Da un numero di anni che considero eccessivo quando un esponente politico viene accusato/indagato/prcessato/condannato per un qualsiasi reato la prima reazione dei sostenitori del suo partito di appartenenza è monotonamente ripetitiva:
"E ALLORA GLI ALTRI?"
Sembra un mantra, una parola magica, un dogma da ripetere al suono dell'organo in chiesa o della voce del muezzin dall'alto del minareto.
Un esponente del PD viene indagato/prcessato/condannato.
E allora il PDL? E allora F.I.? E allora la lega, il M5S, FdI?
Lo stesso un esponente della lega.
E allora il PD? E allora F.I.? E allora il M5S, FdI, il PCI, il PSI?
E' come se la maggior parte degli italiani pensasse che, in termini di Legge, un reato commesso dal soggetto "X"corrisponde ad una attenuante o ad una esenzione nei confronti della Legge per analogo o diverso reato commesso dal soggetto "Y".
Ma i partiti, persone giuridiche agenti ad opera dei loro legali rappresentanti, non possono compiere reati per naturale incapacità di intendere, volere ed agire autonomamente.
A commettere i reati sono gli individui.
Ma se questi ultimi vengono giustificati da una parte o dall'altra in nome del colore della bandiera che sventolano la politica cessa di operare come attività volta alla gestione dello stato e degli organi ed istituti territoriali o amministrativi che lo compongono per ridursi ad una mera impunità nei confronti della Legge.

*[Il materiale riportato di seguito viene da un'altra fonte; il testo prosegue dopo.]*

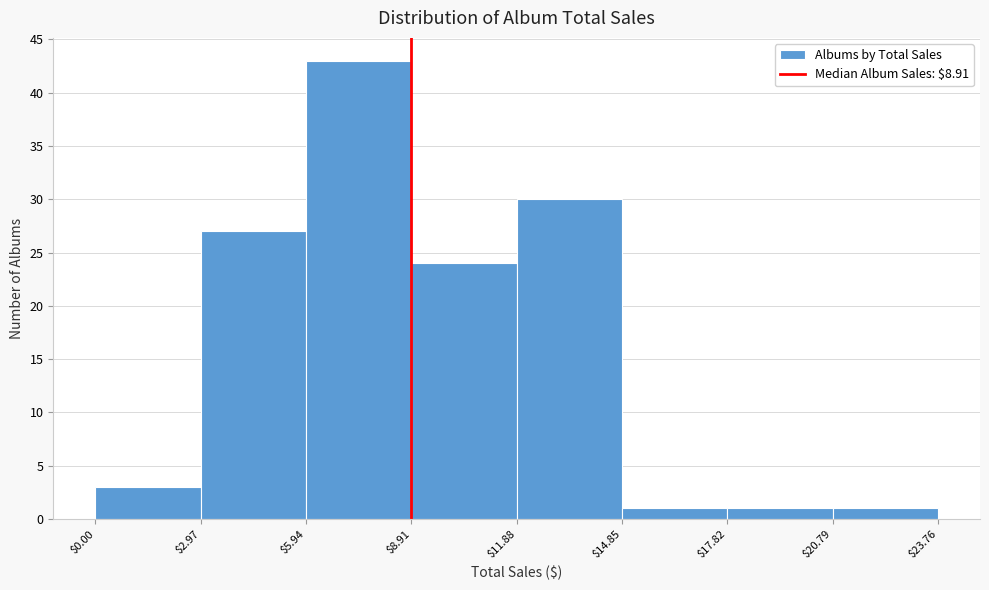

Reading left to right, transcribe this chart: for each bar, give the range it covers on the x-axis and its height. The values are not printed on the chart, so give them approximately, as read against the axis.

$0.00 to $2.97: 3
$2.97 to $5.94: 27
$5.94 to $8.91: 43
$8.91 to $11.88: 24
$11.88 to $14.85: 30
$14.85 to $17.82: 1
$17.82 to $20.79: 1
$20.79 to $23.76: 1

Facendo buono tale ragionamento (eufemismo) il Sig. Gargenti di Bari non commette alcun reato investendo un pedone che attraversa sulle strisce perché il Sig. Ferrera di Como ha superato un incrocio col semaforo rosso, il Sig. Manin di Viterbo non commette reato asumendo operai in nero ed in nero vendendo i suoi prodotti perché il Sig. Caciore di Sassari ha edificato una villetta abusiva sul lungomare di Sant'Elia, il Sig. Rossi che è stato truffato dalla Banca Popolare di Santa Genveffa perde ogni diritto di rivalsa in quanto il Sig. Bianchi è stato a sua volta truffato dal Credito Immobiliare di Corto Maltese.
E così via.
Ora, chi commette un atto di appropriazione indebita di parte della cosa pubblica non deruba l'istituto nel quale ricopre un qualsiasi incarico ma tutti coloro che tale istituto lo finanziano.
Eppure sono proprio questi ultimi i primi a difendere e giustificare colui che li deruba.
E' questo che sono diventati gli italiani?
Un popolo di imbecilli con le fette di prosciutto agli occhi affetto dalla sindrome di Stoccolma?
N.B.: Preferisco non rispondere a tale domanda.